Argentine politician (born 1950)

Leonor María Martínez Villada (born 5 June 1950) is an Argentine politician, currently serving as National Deputy elected in Córdoba since 2015. She is a member of the Civic Coalition ARI.

Martínez Villada was born in the City of Córdoba. She is married and has four children. She has worked as a housewife.

Martínez Villada became politically active in the Movimiento Humanista de Resistencia y Construcción, led by Héctor "Toty" Flores, organized within the Civic Coalition ARI. She ran for a seat in the Chamber of Deputies in the 2015 legislative election, as the fourth candidate in the Cambiemos list in Córdoba Province. The list came first in the general election with 49.83% of the vote, and Martínez Villada was elected. Martínez Villada was re-elected in the 2019 legislative election, again occupying the fourth place in the Juntos por el Cambio list. The list was the most voted once again, with 51.32% of the vote.

As deputy, Martínez Villada formed part of the parliamentary commissions on Social Action and Public Health, Communications, Natural Resources, Human Rights and Guarantees, Cooperative Affairs and NGOs, Women and Diversity, and Labour Legislation. She was an opponent of the legalization of abortion in Argentina, voting against the two Voluntary Interruption of Pregnancy bills that passed the Chamber, in 2018 and 2020.

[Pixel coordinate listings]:

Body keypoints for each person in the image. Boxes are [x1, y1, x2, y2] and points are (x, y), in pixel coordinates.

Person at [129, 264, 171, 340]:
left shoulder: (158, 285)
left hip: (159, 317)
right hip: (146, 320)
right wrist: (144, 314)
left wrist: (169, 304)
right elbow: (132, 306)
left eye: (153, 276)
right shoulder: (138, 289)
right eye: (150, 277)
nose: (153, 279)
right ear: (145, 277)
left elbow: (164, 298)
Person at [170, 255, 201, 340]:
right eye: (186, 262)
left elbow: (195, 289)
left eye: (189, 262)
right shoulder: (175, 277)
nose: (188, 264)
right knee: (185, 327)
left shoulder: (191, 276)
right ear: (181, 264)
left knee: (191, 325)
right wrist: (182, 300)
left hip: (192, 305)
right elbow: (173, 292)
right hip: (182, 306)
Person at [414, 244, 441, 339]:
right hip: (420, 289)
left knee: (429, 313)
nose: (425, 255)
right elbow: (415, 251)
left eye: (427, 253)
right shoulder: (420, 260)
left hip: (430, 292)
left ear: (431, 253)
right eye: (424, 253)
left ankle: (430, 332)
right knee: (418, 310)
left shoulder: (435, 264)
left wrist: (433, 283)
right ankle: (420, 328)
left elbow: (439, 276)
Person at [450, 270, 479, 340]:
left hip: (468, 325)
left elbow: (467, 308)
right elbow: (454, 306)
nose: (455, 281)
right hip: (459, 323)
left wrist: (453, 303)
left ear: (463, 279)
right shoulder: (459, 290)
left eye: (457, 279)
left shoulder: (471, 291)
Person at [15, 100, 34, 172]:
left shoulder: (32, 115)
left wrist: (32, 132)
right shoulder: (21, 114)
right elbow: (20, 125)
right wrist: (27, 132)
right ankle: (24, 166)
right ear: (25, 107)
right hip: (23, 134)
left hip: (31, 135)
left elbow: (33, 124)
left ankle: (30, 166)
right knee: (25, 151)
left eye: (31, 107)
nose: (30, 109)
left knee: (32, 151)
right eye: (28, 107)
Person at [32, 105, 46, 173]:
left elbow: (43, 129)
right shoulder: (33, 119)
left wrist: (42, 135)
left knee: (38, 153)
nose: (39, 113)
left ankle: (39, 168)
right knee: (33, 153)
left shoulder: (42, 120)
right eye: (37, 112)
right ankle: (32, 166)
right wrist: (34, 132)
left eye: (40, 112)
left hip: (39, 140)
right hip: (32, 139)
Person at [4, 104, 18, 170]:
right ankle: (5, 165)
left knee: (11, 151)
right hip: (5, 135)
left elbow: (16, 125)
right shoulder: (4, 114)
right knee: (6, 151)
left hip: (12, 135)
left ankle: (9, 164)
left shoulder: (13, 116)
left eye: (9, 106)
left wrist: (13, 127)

[Exercise details]: Can you rewrite the paragraph of the Martínez Villada biography that begins "Martínez Villada became politically active" as a short list that keeps its main facts?

[Solution]:
- She became politically active in the Movimiento Humanista de Resistencia y Construcción, led by Héctor "Toty" Flores and organized within the Civic Coalition ARI.
- In the 2015 legislative election, she ran fourth on the Cambiemos list in Córdoba Province. The list came first with 49.83% of the vote, and she was elected to the Chamber of Deputies.
- In the 2019 legislative election, she was re-elected from fourth place on the Juntos por el Cambio list. The list again received the most votes, with 51.32%.